* **ASSIGNED TASK**: Find and copy the lines in the records beneath this task that contain the word "research".

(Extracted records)
☆ ☆ ☆ ☆

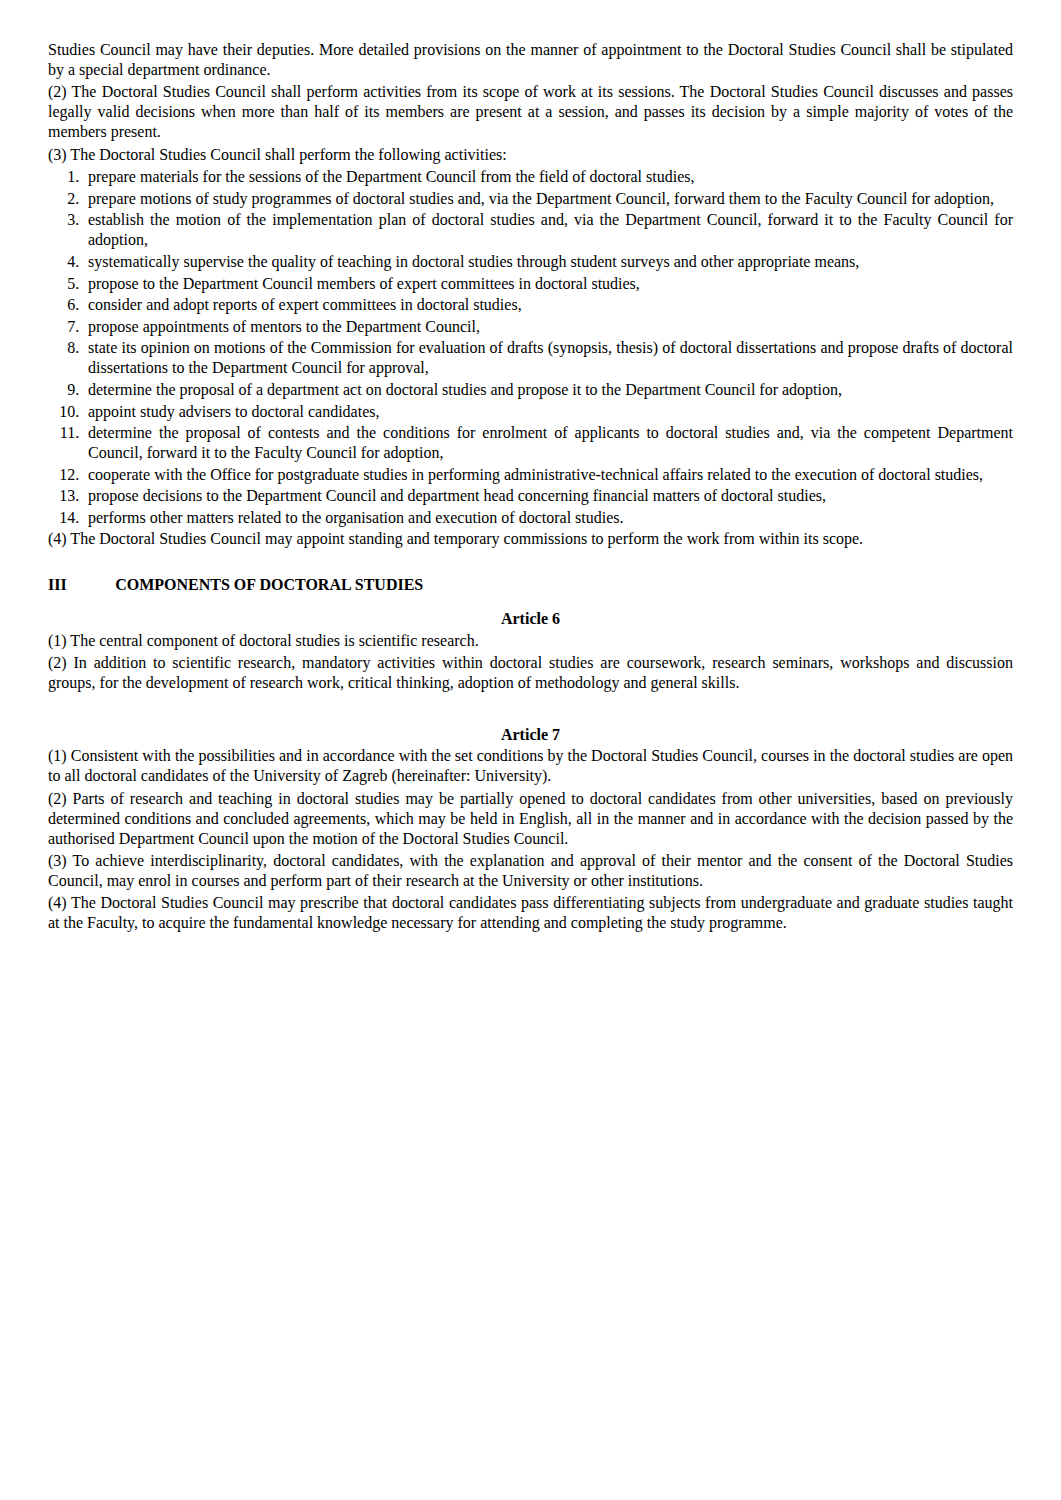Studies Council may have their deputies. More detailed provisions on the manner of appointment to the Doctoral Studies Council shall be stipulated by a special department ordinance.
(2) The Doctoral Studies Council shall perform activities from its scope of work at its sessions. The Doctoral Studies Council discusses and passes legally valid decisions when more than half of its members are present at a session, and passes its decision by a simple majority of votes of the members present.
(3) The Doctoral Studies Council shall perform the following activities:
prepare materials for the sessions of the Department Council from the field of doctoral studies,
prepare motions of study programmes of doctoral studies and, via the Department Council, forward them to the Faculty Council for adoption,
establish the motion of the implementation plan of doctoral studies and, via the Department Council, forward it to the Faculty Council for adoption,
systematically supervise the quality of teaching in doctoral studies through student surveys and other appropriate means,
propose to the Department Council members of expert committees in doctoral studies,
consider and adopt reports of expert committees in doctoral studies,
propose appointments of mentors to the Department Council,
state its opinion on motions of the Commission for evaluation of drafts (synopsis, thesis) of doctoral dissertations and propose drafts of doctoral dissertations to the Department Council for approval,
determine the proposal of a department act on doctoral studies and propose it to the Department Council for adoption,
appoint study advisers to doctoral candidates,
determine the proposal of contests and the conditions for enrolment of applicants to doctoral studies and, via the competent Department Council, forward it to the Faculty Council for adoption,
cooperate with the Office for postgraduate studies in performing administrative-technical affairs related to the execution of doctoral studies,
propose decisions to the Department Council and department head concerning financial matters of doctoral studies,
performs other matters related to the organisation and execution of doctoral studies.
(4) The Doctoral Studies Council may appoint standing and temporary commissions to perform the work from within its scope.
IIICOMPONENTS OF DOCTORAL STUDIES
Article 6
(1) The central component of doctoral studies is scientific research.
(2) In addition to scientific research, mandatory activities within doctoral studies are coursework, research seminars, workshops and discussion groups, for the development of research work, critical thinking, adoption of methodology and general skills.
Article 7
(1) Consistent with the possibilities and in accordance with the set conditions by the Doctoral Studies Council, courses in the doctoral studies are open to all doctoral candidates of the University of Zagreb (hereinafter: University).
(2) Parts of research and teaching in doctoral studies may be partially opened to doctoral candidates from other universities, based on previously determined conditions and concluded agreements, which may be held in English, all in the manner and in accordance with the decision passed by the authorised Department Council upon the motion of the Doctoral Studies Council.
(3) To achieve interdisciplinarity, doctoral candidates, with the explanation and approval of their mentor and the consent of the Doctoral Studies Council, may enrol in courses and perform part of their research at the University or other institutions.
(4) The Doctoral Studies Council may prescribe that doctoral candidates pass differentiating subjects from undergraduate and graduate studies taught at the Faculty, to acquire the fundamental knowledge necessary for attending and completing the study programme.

☆ ☆ ☆ ☆

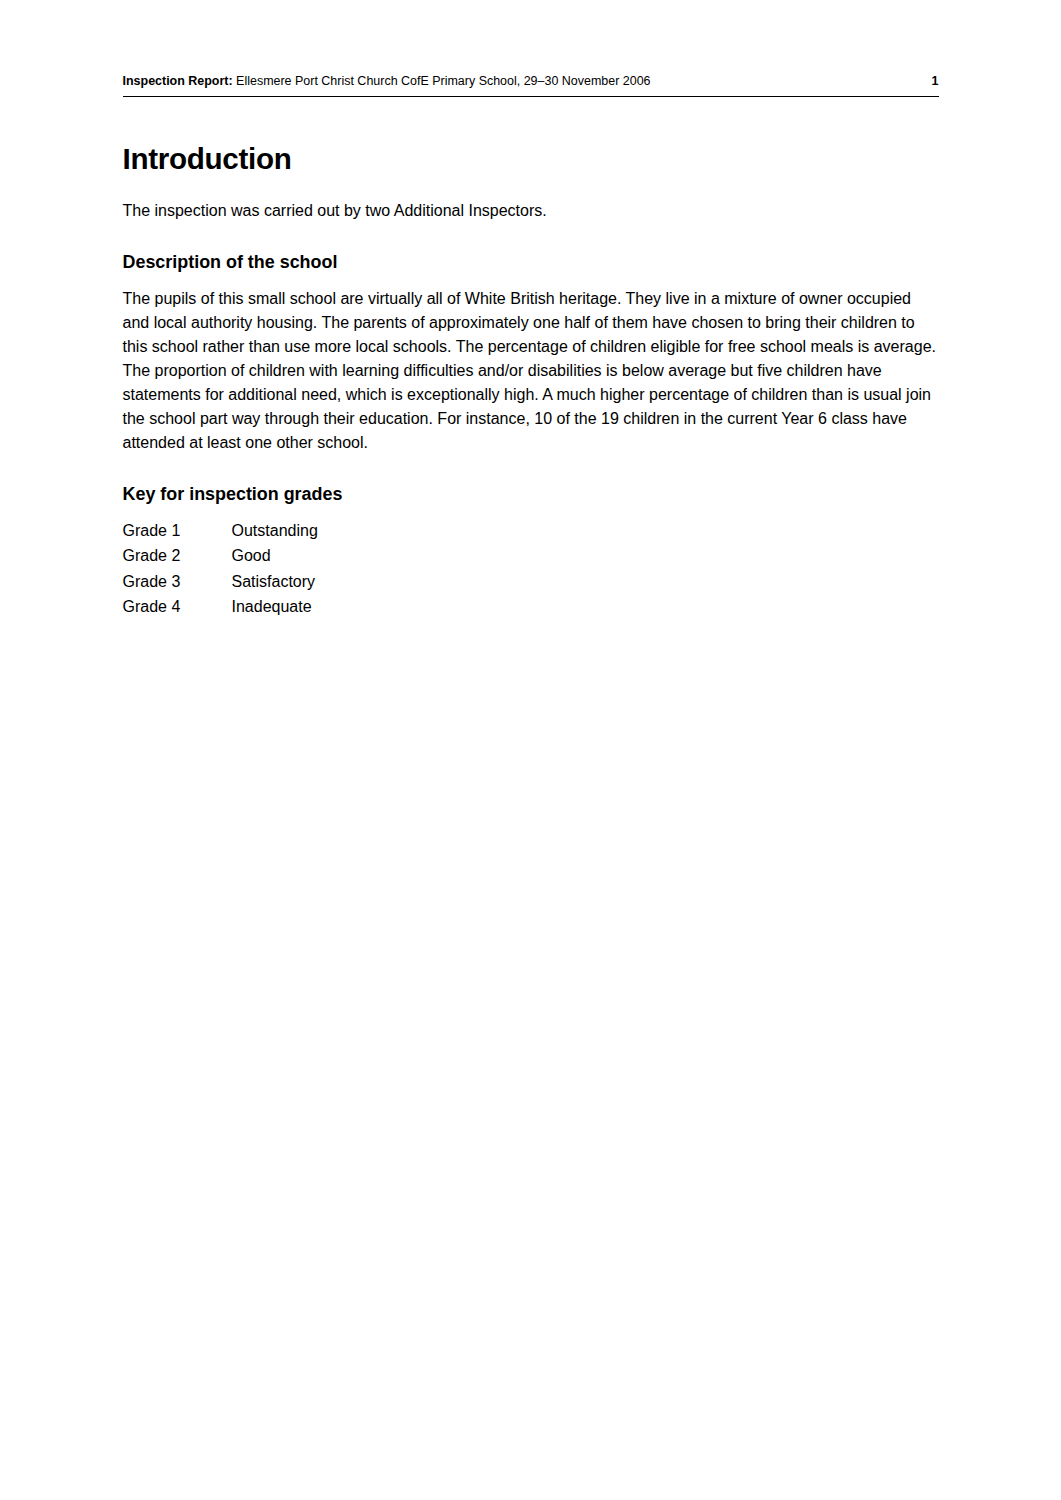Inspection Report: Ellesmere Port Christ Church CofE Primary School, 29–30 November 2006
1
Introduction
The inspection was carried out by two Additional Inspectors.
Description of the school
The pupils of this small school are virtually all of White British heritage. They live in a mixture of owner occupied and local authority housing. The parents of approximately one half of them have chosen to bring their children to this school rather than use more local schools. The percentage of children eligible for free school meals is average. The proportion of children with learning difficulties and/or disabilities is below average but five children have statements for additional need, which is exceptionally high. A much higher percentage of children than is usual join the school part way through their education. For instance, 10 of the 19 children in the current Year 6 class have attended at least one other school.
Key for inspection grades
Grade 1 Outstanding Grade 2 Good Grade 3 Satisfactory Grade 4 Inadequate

☆ ☆ ☆ ☆

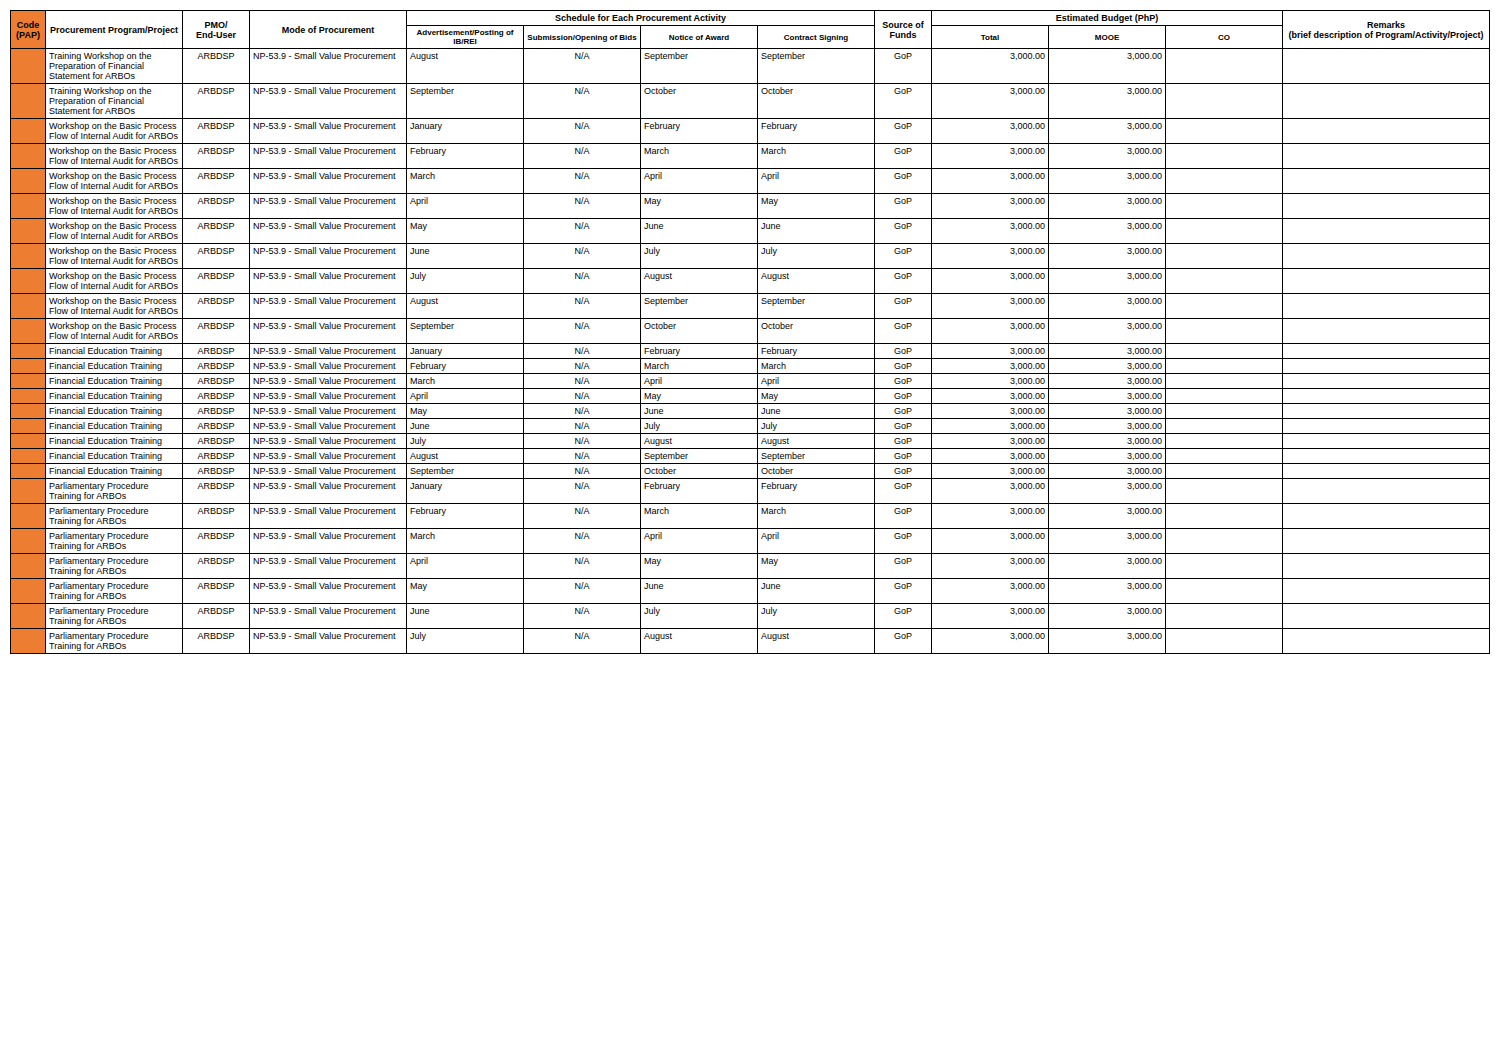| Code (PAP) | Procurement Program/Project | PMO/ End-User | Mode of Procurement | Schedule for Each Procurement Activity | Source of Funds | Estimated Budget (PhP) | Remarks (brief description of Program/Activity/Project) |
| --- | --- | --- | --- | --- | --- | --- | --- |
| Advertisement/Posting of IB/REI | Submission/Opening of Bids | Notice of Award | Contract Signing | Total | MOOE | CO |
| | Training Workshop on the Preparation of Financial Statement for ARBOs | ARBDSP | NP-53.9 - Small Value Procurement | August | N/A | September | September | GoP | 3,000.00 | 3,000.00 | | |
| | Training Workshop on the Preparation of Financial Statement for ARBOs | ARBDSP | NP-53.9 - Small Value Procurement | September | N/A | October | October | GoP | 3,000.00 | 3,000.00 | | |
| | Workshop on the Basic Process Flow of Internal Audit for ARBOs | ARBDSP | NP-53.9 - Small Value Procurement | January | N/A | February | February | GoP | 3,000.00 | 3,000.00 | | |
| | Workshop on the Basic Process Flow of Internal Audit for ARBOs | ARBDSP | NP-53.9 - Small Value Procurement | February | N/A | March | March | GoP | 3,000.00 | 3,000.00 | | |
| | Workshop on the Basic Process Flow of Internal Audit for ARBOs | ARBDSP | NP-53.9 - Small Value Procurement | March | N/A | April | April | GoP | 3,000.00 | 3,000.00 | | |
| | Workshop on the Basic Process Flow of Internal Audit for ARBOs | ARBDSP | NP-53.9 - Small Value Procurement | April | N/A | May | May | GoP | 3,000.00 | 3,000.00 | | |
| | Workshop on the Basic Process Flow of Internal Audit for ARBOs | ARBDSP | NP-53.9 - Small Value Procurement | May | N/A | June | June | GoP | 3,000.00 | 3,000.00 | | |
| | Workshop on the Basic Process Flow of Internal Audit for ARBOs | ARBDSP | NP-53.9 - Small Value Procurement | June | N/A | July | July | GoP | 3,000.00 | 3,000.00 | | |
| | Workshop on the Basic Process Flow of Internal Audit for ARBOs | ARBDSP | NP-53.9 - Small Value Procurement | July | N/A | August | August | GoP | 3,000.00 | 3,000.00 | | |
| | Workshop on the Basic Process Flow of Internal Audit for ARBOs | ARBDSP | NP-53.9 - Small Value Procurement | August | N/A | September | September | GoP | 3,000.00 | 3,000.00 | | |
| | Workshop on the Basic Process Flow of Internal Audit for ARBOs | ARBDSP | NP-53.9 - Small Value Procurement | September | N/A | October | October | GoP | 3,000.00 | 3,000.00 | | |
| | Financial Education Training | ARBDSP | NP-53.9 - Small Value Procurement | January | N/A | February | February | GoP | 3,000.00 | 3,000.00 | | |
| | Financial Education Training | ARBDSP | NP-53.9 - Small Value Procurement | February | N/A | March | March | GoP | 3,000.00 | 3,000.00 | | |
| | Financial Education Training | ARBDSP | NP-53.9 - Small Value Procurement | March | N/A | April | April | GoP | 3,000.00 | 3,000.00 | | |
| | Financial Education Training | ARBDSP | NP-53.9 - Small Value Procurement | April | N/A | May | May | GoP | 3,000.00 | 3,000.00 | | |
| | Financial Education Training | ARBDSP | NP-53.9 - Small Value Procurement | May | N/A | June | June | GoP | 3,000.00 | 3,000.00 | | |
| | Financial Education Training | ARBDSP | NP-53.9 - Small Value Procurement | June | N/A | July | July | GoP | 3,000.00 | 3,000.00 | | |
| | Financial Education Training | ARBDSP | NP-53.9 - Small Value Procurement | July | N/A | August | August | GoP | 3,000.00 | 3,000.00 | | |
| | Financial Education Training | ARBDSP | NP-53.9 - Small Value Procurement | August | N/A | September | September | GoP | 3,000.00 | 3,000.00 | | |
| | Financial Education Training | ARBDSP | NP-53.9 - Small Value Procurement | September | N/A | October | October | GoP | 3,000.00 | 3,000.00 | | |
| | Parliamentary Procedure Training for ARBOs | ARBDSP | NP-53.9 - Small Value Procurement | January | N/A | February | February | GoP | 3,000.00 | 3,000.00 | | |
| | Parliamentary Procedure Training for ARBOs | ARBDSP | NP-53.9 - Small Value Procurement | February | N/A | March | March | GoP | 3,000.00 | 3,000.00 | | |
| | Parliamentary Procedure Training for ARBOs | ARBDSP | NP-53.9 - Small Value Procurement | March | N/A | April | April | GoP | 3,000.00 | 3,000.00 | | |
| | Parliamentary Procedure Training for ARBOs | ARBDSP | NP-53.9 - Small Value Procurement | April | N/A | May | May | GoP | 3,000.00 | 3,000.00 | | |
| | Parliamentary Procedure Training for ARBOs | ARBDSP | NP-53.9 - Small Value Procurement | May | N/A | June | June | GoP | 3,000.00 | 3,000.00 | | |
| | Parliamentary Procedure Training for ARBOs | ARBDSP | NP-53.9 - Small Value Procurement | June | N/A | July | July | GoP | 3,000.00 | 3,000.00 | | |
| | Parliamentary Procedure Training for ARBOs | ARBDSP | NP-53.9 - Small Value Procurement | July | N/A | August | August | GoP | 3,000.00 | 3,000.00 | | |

☆ ☆ ☆ ☆

* **RESULT BELOW**:
(1) The central component of doctoral studies is scientific research.
(2) In addition to scientific research, mandatory activities within doctoral studies are coursework, research seminars, workshops and discussion groups, for the development of research work, critical thinking, adoption of methodology and general skills.
(2) Parts of research and teaching in doctoral studies may be partially opened to doctoral candidates from other universities, based on previously determined conditions and concluded agreements, which may be held in English, all in the manner and in accordance with the decision passed by the authorised Department Council upon the motion of the Doctoral Studies Council.
(3) To achieve interdisciplinarity, doctoral candidates, with the explanation and approval of their mentor and the consent of the Doctoral Studies Council, may enrol in courses and perform part of their research at the University or other institutions.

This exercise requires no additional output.